*** Records for the task Section Begins ***
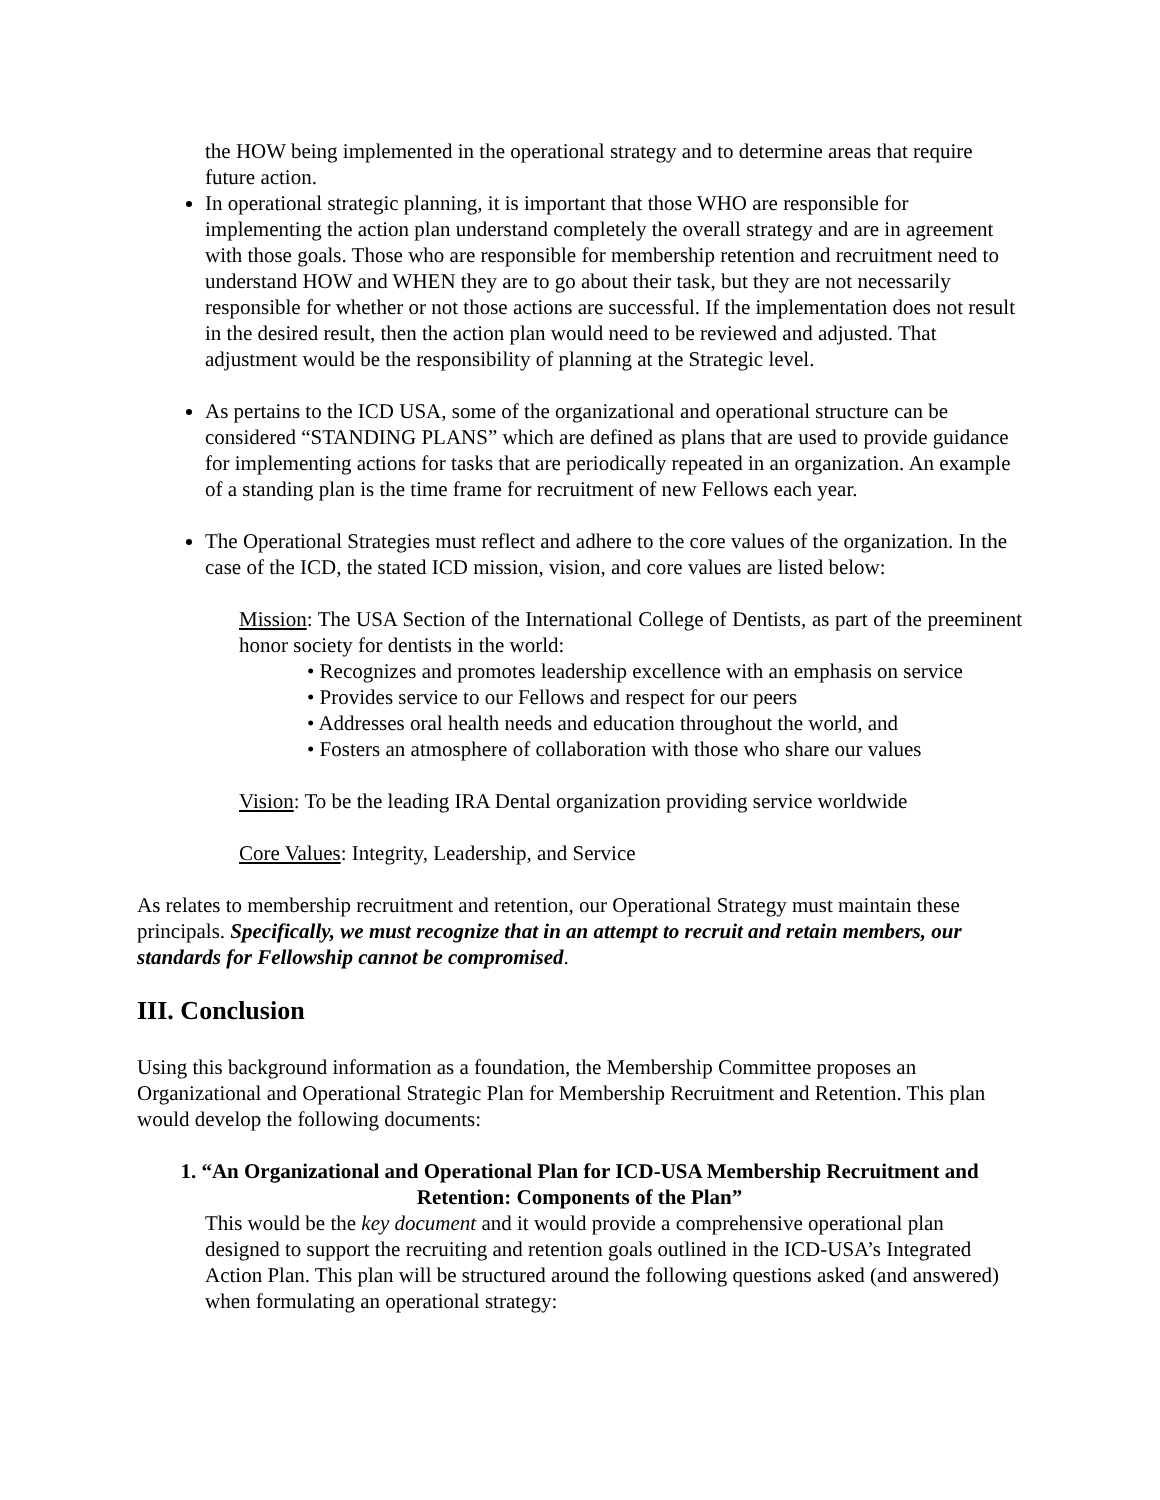the HOW being implemented in the operational strategy and to determine areas that require future action.
In operational strategic planning, it is important that those WHO are responsible for implementing the action plan understand completely the overall strategy and are in agreement with those goals. Those who are responsible for membership retention and recruitment need to understand HOW and WHEN they are to go about their task, but they are not necessarily responsible for whether or not those actions are successful. If the implementation does not result in the desired result, then the action plan would need to be reviewed and adjusted. That adjustment would be the responsibility of planning at the Strategic level.
As pertains to the ICD USA, some of the organizational and operational structure can be considered “STANDING PLANS” which are defined as plans that are used to provide guidance for implementing actions for tasks that are periodically repeated in an organization. An example of a standing plan is the time frame for recruitment of new Fellows each year.
The Operational Strategies must reflect and adhere to the core values of the organization. In the case of the ICD, the stated ICD mission, vision, and core values are listed below:
Mission: The USA Section of the International College of Dentists, as part of the preeminent honor society for dentists in the world:
• Recognizes and promotes leadership excellence with an emphasis on service
• Provides service to our Fellows and respect for our peers
• Addresses oral health needs and education throughout the world, and
• Fosters an atmosphere of collaboration with those who share our values
Vision: To be the leading IRA Dental organization providing service worldwide
Core Values: Integrity, Leadership, and Service
As relates to membership recruitment and retention, our Operational Strategy must maintain these principals. Specifically, we must recognize that in an attempt to recruit and retain members, our standards for Fellowship cannot be compromised.
III. Conclusion
Using this background information as a foundation, the Membership Committee proposes an Organizational and Operational Strategic Plan for Membership Recruitment and Retention. This plan would develop the following documents:
1. “An Organizational and Operational Plan for ICD-USA Membership Recruitment and Retention: Components of the Plan”
This would be the key document and it would provide a comprehensive operational plan designed to support the recruiting and retention goals outlined in the ICD-USA’s Integrated Action Plan. This plan will be structured around the following questions asked (and answered) when formulating an operational strategy:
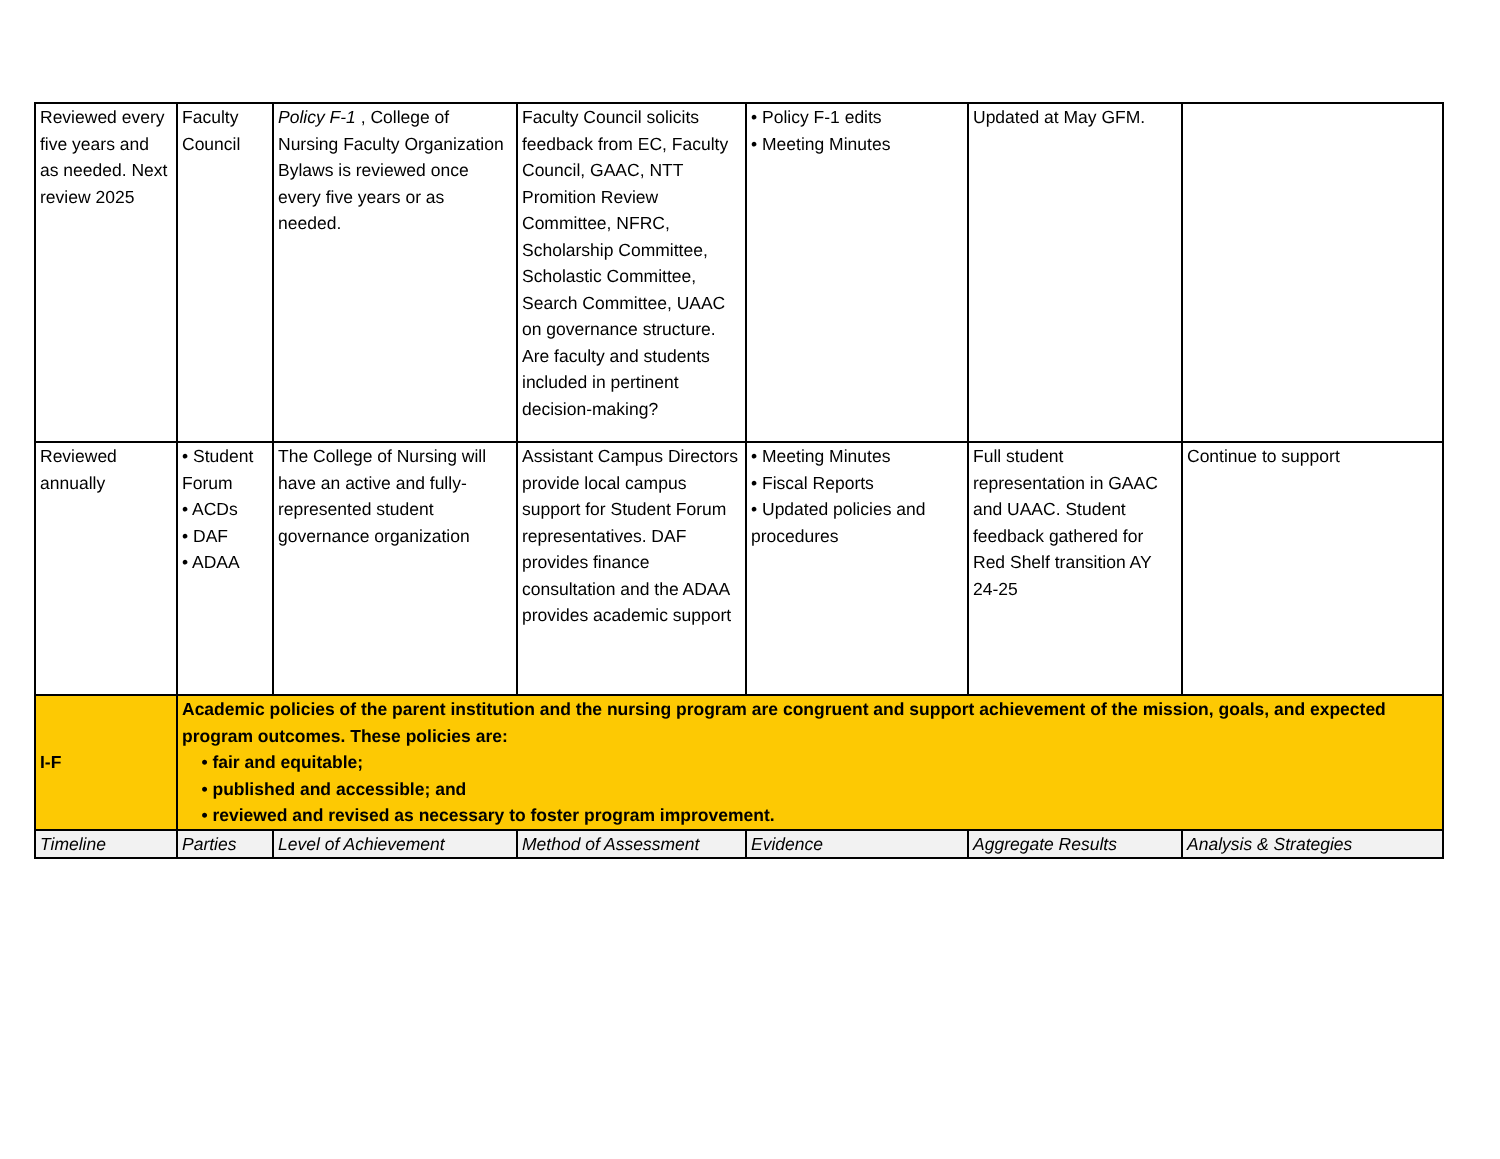| Reviewed every five years and as needed. Next review 2025 | Faculty Council | Policy F-1 , College of Nursing Faculty Organization Bylaws is reviewed once every five years or as needed. | Faculty Council solicits feedback from EC, Faculty Council, GAAC, NTT Promition Review Committee, NFRC, Scholarship Committee, Scholastic Committee, Search Committee, UAAC on governance structure. Are faculty and students included in pertinent decision-making? | • Policy F-1 edits • Meeting Minutes | Updated at May GFM. | |
| Reviewed annually | • Student Forum • ACDs • DAF • ADAA | The College of Nursing will have an active and fully-represented student governance organization | Assistant Campus Directors provide local campus support for Student Forum representatives. DAF provides finance consultation and the ADAA provides academic support | • Meeting Minutes • Fiscal Reports • Updated policies and procedures | Full student representation in GAAC and UAAC. Student feedback gathered for Red Shelf transition AY 24-25 | Continue to support |
| I-F | Academic policies of the parent institution and the nursing program are congruent and support achievement of the mission, goals, and expected program outcomes. These policies are: • fair and equitable; • published and accessible; and • reviewed and revised as necessary to foster program improvement. | | | | | |
| Timeline | Parties | Level of Achievement | Method of Assessment | Evidence | Aggregate Results | Analysis & Strategies |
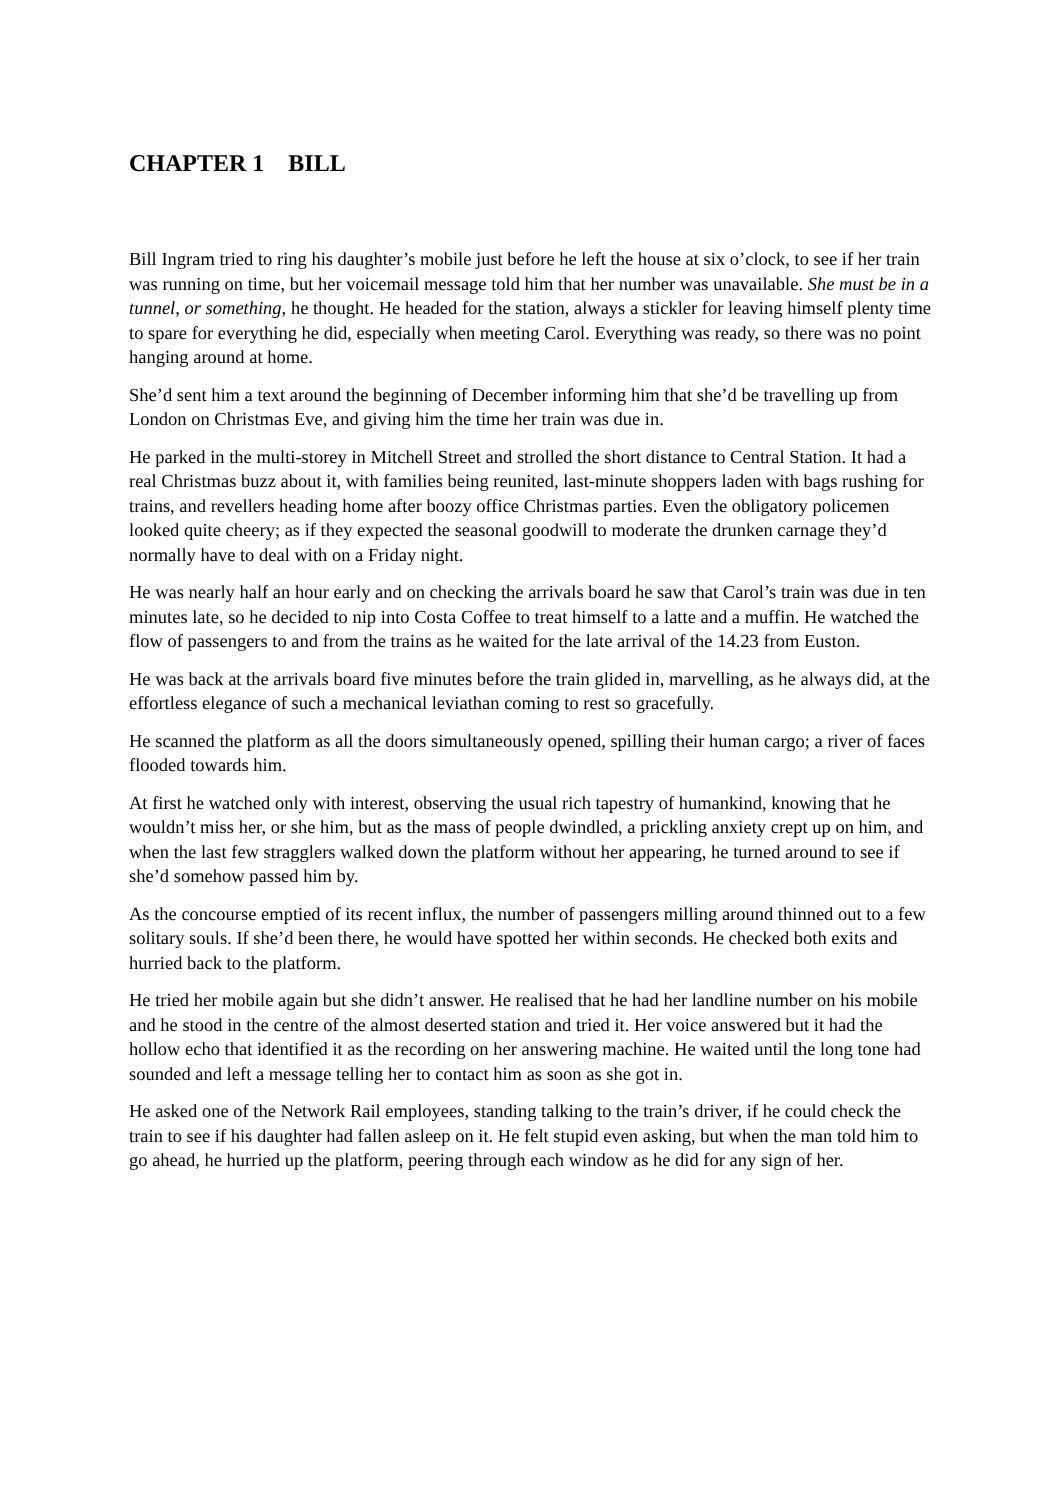CHAPTER 1 BILL
Bill Ingram tried to ring his daughter’s mobile just before he left the house at six o’clock, to see if her train was running on time, but her voicemail message told him that her number was unavailable. She must be in a tunnel, or something, he thought. He headed for the station, always a stickler for leaving himself plenty time to spare for everything he did, especially when meeting Carol. Everything was ready, so there was no point hanging around at home.
She’d sent him a text around the beginning of December informing him that she’d be travelling up from London on Christmas Eve, and giving him the time her train was due in.
He parked in the multi-storey in Mitchell Street and strolled the short distance to Central Station. It had a real Christmas buzz about it, with families being reunited, last-minute shoppers laden with bags rushing for trains, and revellers heading home after boozy office Christmas parties. Even the obligatory policemen looked quite cheery; as if they expected the seasonal goodwill to moderate the drunken carnage they’d normally have to deal with on a Friday night.
He was nearly half an hour early and on checking the arrivals board he saw that Carol’s train was due in ten minutes late, so he decided to nip into Costa Coffee to treat himself to a latte and a muffin. He watched the flow of passengers to and from the trains as he waited for the late arrival of the 14.23 from Euston.
He was back at the arrivals board five minutes before the train glided in, marvelling, as he always did, at the effortless elegance of such a mechanical leviathan coming to rest so gracefully.
He scanned the platform as all the doors simultaneously opened, spilling their human cargo; a river of faces flooded towards him.
At first he watched only with interest, observing the usual rich tapestry of humankind, knowing that he wouldn’t miss her, or she him, but as the mass of people dwindled, a prickling anxiety crept up on him, and when the last few stragglers walked down the platform without her appearing, he turned around to see if she’d somehow passed him by.
As the concourse emptied of its recent influx, the number of passengers milling around thinned out to a few solitary souls. If she’d been there, he would have spotted her within seconds. He checked both exits and hurried back to the platform.
He tried her mobile again but she didn’t answer. He realised that he had her landline number on his mobile and he stood in the centre of the almost deserted station and tried it. Her voice answered but it had the hollow echo that identified it as the recording on her answering machine. He waited until the long tone had sounded and left a message telling her to contact him as soon as she got in.
He asked one of the Network Rail employees, standing talking to the train’s driver, if he could check the train to see if his daughter had fallen asleep on it. He felt stupid even asking, but when the man told him to go ahead, he hurried up the platform, peering through each window as he did for any sign of her.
*** Records for the task Section Ends ***
**Exercise:** Set down exactly the lines of the data above, beginning with the line that has "Using this background" and ending with the line that has "This would be", and no others.

**Exercise answer:**
Using this background information as a foundation, the Membership Committee proposes an Organizational and Operational Strategic Plan for Membership Recruitment and Retention. This plan would develop the following documents:
1. “An Organizational and Operational Plan for ICD-USA Membership Recruitment and Retention: Components of the Plan”
This would be the key document and it would provide a comprehensive operational plan designed to support the recruiting and retention goals outlined in the ICD-USA’s Integrated Action Plan. This plan will be structured around the following questions asked (and answered) when formulating an operational strategy:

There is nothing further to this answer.